表示した利回りは債券価格の変動によって変化するものの、米国債よりも高い利回りを得たいなら、こういった世界的企業の社債を米ドル建てで購入するのもいいでしょう。
では、お金を貸しても安心な世界的な企業とは具体的にはどんな企業でしょうか。
図48に会社名を表示しましたが、こうした企業の社債なら安全度は高いと思います。また社債ではなく、個別株に投資する際も、図48に挙げた企業であれば、今後10年20年は世界屈指の大企業として業績も株価も右肩上がりに上昇していくのではないか、と考えています。
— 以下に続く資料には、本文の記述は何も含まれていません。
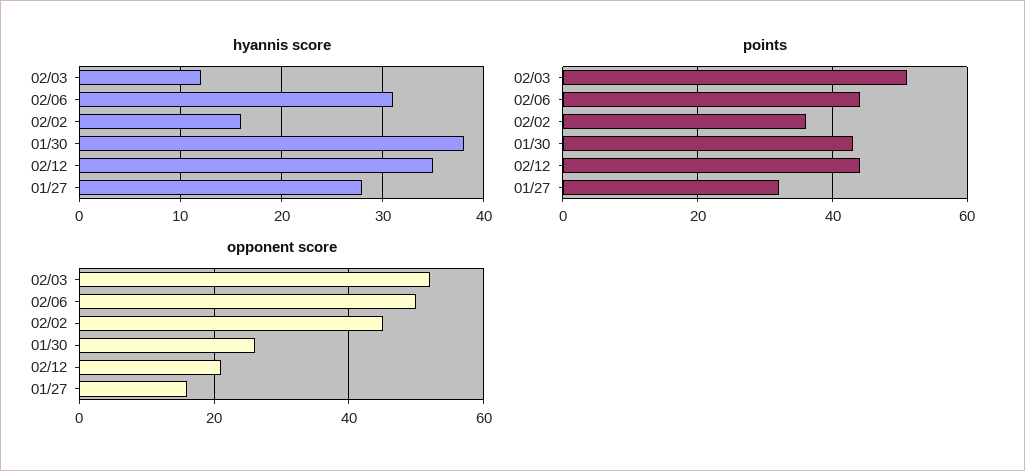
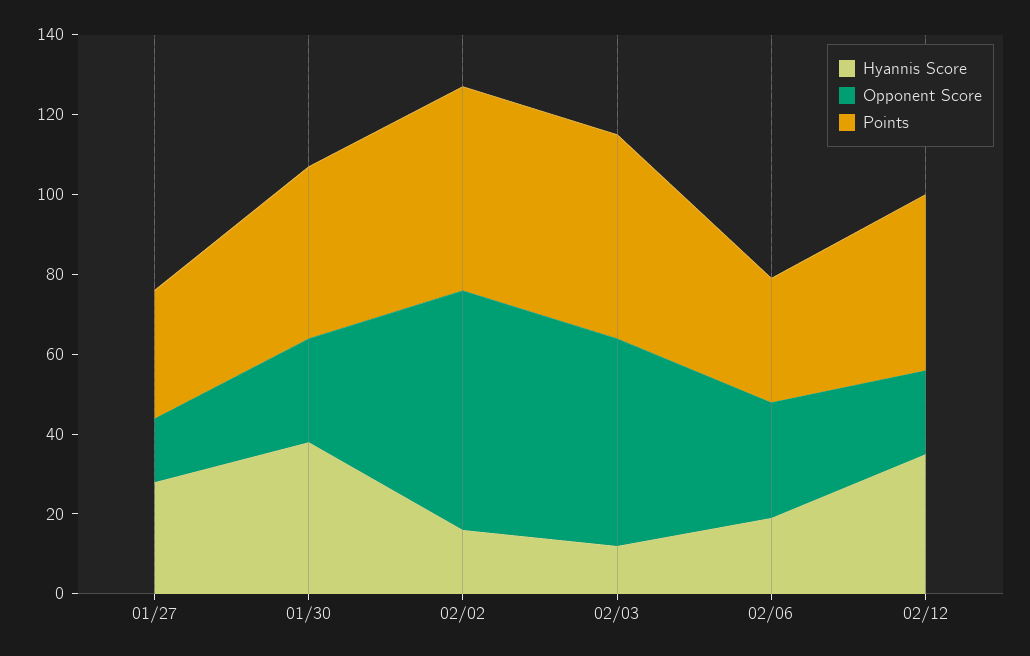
  {
    "hyannis score": {
      "02/03": 12,
-     "02/06": 31,
+     "02/06": 20,
      "02/02": 16,
      "01/30": 38,
      "02/12": 35,
      "01/27": 28
    },
    "points": {
      "02/03": 50,
-     "02/06": 45,
+     "02/06": 30,
-     "02/02": 35,
+     "02/02": 50,
      "01/30": 45,
      "02/12": 45,
      "01/27": 30
    },
    "opponent score": {
      "02/03": 50,
-     "02/06": 50,
+     "02/06": 30,
-     "02/02": 45,
+     "02/02": 60,
      "01/30": 25,
      "02/12": 20,
      "01/27": 15
    }
  }

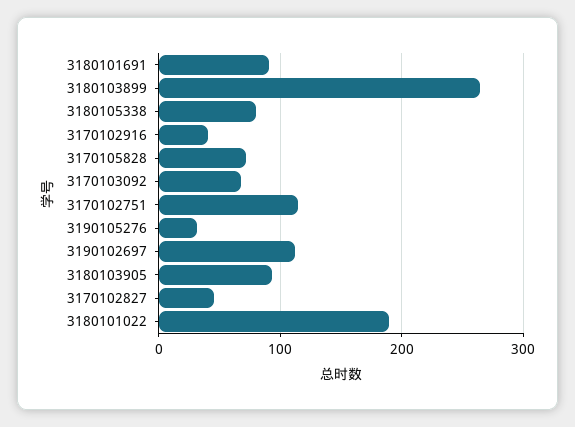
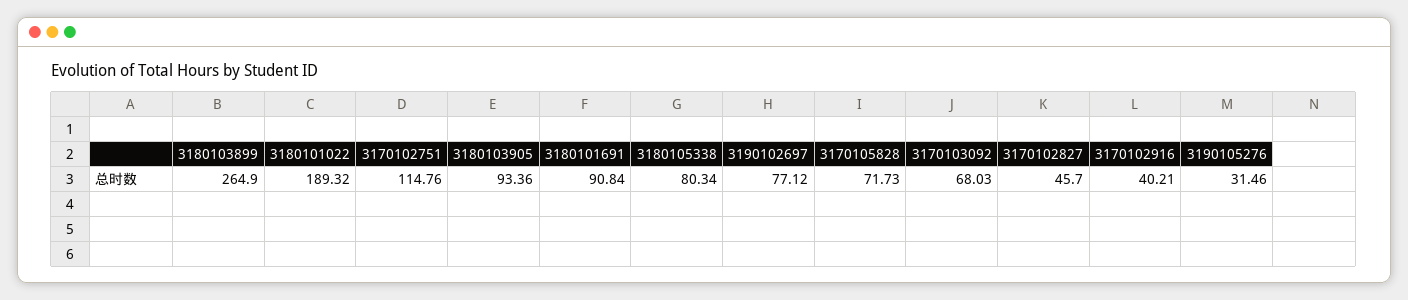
  {
    "3180101691": 90.84,
    "3180103899": 264.9,
    "3180105338": 80.34,
    "3170102916": 40.21,
    "3170105828": 71.73,
    "3170103092": 68.03,
    "3170102751": 114.76,
    "3190105276": 31.46,
-   "3190102697": 110,
+   "3190102697": 77.12,
    "3180103905": 93.36,
    "3170102827": 45.7,
    "3180101022": 189.32
  }

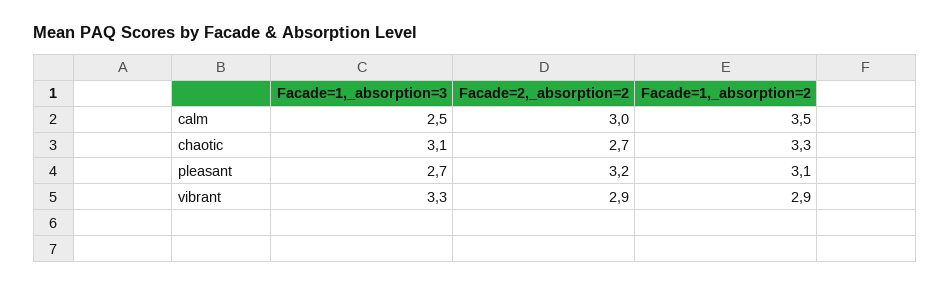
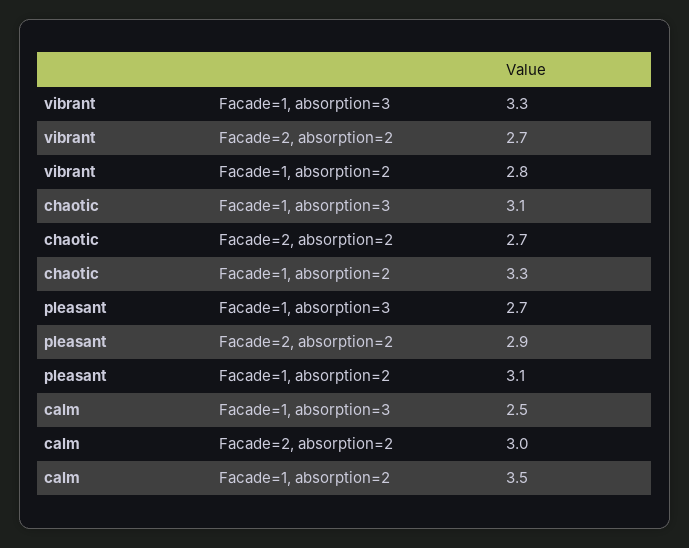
  {
    "Facade=1,_absorption=3": {
      "calm": 2.5,
      "chaotic": 3.1,
      "pleasant": 2.7,
      "vibrant": 3.3
    },
    "Facade=2,_absorption=2": {
      "calm": 3,
      "chaotic": 2.7,
-     "pleasant": 3.2,
+     "pleasant": 2.9,
-     "vibrant": 2.9
+     "vibrant": 2.7
    },
    "Facade=1,_absorption=2": {
      "calm": 3.5,
      "chaotic": 3.3,
      "pleasant": 3.1,
-     "vibrant": 2.9
+     "vibrant": 2.8
    }
  }

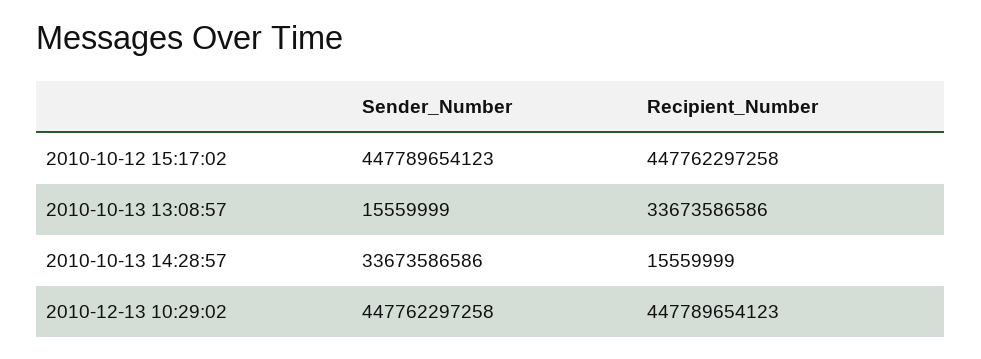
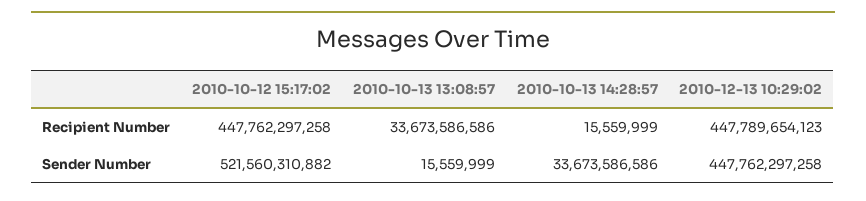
  {
    "Sender_Number": {
-     "2010-10-12 15:17:02": 447789654123,
+     "2010-10-12 15:17:02": 521560310882,
      "2010-10-13 13:08:57": 15559999,
      "2010-10-13 14:28:57": 33673586586,
      "2010-12-13 10:29:02": 447762297258
    },
    "Recipient_Number": {
      "2010-10-12 15:17:02": 447762297258,
      "2010-10-13 13:08:57": 33673586586,
      "2010-10-13 14:28:57": 15559999,
      "2010-12-13 10:29:02": 447789654123
    }
  }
「世界的」といえる米国企業について、簡単に解説しておきますので参考にしてください。
・アップル(AAPL)
時価総額が世界一の企業。iPhone、MacBook、iCloudなどは世界的なデジタル・インフラになっています。世界一、自社株買いをする企業で投資家への利益還元率の高さが魅力です。投資の神様、ウォーレン・バフェット氏が大量に保有する銘柄としても有名。
・アルファベット(GOOGL)
大手インターネット関連企業。グーグルやYouTubeなどの広告事業が収益の中心です。自己資本比率が高く、フリーキャッシュフローが潤沢でキャッシュリッチな会社。GAFAの中でも堅調な成長が見込めると思います。
・アマゾン・ドット・コム(AMZN)
世界的なECサイトを運営。コンテンツ会社を買収したり、独自の世界的な物流網や自動運転技術を開発したり、宇宙事業にも進出したりするなど、多岐にわたる事業を展開しています。最近はコロナ禍の巣ごもり需要を先食いした感がありますが、今後の決算で挽回できるかに注目したいところです。
・メタ・プラットフォームズ(FB)
2021年10月に社名をフェイスブック(Facebook)から変更しました。アップルの仕様変更で広告事業にダメージを受け、株価は一時的に下落基調です。しかし、仮装空間(メタバース)の構築に力を入れ、再起をはかっています。
・マイクロソフト(MSFT)
法人向けのAzureや個人向けのWindows365など、クラウド事業が好調です。成長性は他社と比べて高くありませんが、収益の安定感と利益率の向上で株価は堅調です。アップルやグーグル、アマゾンなどのように今のところ反トラスト法(独占禁止法)などで訴えられていないのも、株価が上がりやすい要因となっています。
・エヌビディア(NVDA)
半導体の中でも特にGPU(グラフィック系の演算装置)の設計に特化している企業。利益率が高く、成長性も高いのが特徴です。将来的に仮想空間(メタバース)の進化・発展からの需要が見込めるとの発表もありました。好決算が続いて株価も右肩上がりで上昇しています。
・アドバンスト・マイクロ・デバイセズ(AMD)
半導体メーカー。コンピューターやグラフィックス、家電市場のマイクロプロセッサの製造、ノート型パソコンのチップセットなどを提供しています。ライバル会社のインテルからシェアを奪って勢いがある点が魅力です。
・テスラ(TSLA)
カリスマCEO、イーロン・マスク氏の言動で、何かと話題の電気自動車メーカー。増収率、増益率ではGAFAをしのぐ成長性があります。ただし人気が集中して株価が高騰し、割高な水準にあるので、金利上昇時などにボラティリティが激しくなるリスクもあります。